AFTER eight years on the road Audi's popular A1 was given a comprehensive revamp at the end of last year with the launch of the second generation - and the baby of the premium German car maker's range has grown up somewhat.
Slightly longer and now available only as a practical five-door, with extra interior space and bristling with the latest technology, the updated supermini is more family friendly while retaining the sporty looks and personalisation options that appeal to young buyers.
With prices starting from £18,540, it remains the cheapest way into Audi ownership and is initially available in three basic trim levels - SE, Sport and S-Line - with distinctive S LIne Style and S Line Contrast special editions also soon to be available.
Beneath the bonnet diesel has been ditched and power will come from a selection of Audi's latest TFSI petrol engines.
Initially available is the 116ps three-cylinder, 1.0-litre turbocharged unit in the car we drove, but the choice will be extended early this year with a 95ps version as well as a four-cylinder, 1.5-litre option and, exclusively in a performance-focused S Line Competition variant, a 200ps 2.0-litre option.
All can be mated to a six-speed manual transmission or a smooth seven-speed automatic except the 2.0-litre, which gets the auto as standard.
The launch engine will likely remain the popular choice, however, as it offers a good balance between capable performance and decent economy.
Peak torque of 200Nm kicks in between 2,000 to 3,500rpm, resulting in a respectable 0-62mph sprint time of 9.5 seconds and a top speed of 126mph alongside a claimed 57.6mpg when mated to the manual gearbox.
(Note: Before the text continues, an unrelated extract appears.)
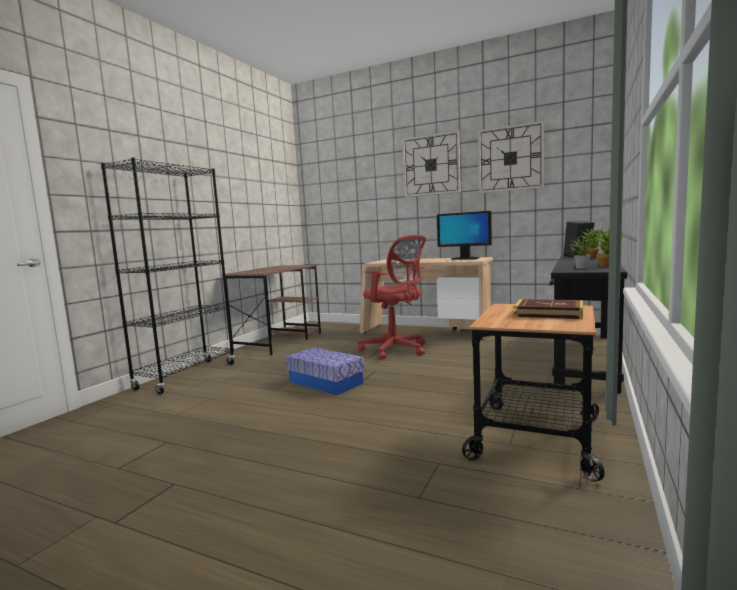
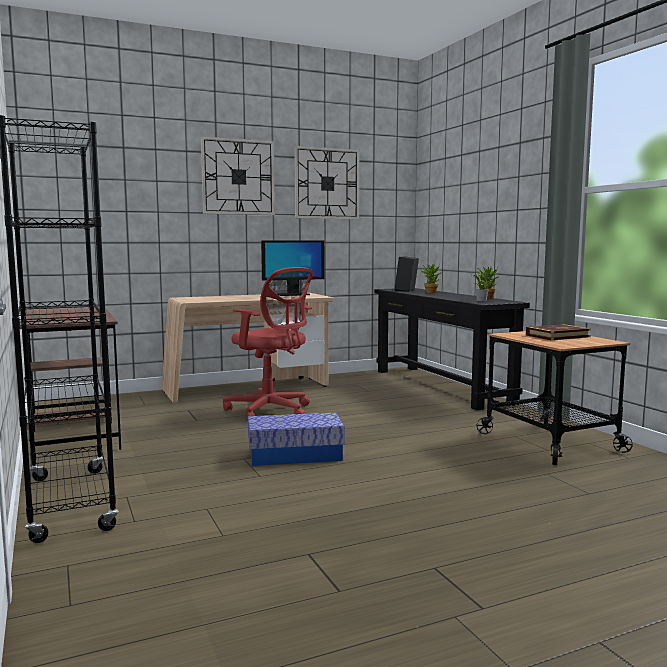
camera: 50 degrees left, 0 degrees up
red office chair [357,235,426,360] -> red office chair turned 45 degrees clockwise [223,267,314,421]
This makes the A1 a perky and responsive motor in the city streets and suburban traffic where it's likely to spend most of its time.
It runs out of steam a little at the top end of the rev band, though, and you'll find yourself having to work the gearbox when overtaking on dual carriageways and motorways. On the up side, it is a very quiet and refined cruiser for a three-cylinder engine.
Body control and grip are also good and the steering, though a little light, is precise and direct, meaning that the A1 handles nimbly and is enjoyable enough to drive - although it can't match the fun of a MINI.
The ride, on the 16-inch alloys of our car, was smooth and settled, the suspension coping well with ever-variable UK roads.
Interior quality has always been an Audi staple but proves something of a mixed bag in the new supermini.
The design is stylish and modern with the clean, angular lines of the dashboard enhanced by some smart contrast finishes and soft touch surfaces. Cheaper scratchy plastics on the door panels and lower down the cabin, though, are not what we've come to expect.
Equipment, however, is up to premium standards. Even entry-level cars get a fully digital instrument cluster with a high resolution 10.25-inch display as well as a touchscreen multimedia interface, Apple CarPlay and Android Auto, lane departure warning and automatic emergency braking.
Stepping up to Sport trim adds drive mode select, sports front seats and cruise control while S Line versions feature a sports suspension, more aggressive design and bespoke badging.
As ever, with Audi, though, you have to put your hand in your pocket for some of the extra niceties, with heated front seats, a rearview camera and even a front armrest all being cost options, while the only colour paint that won't cost you an extra Â£575 is white.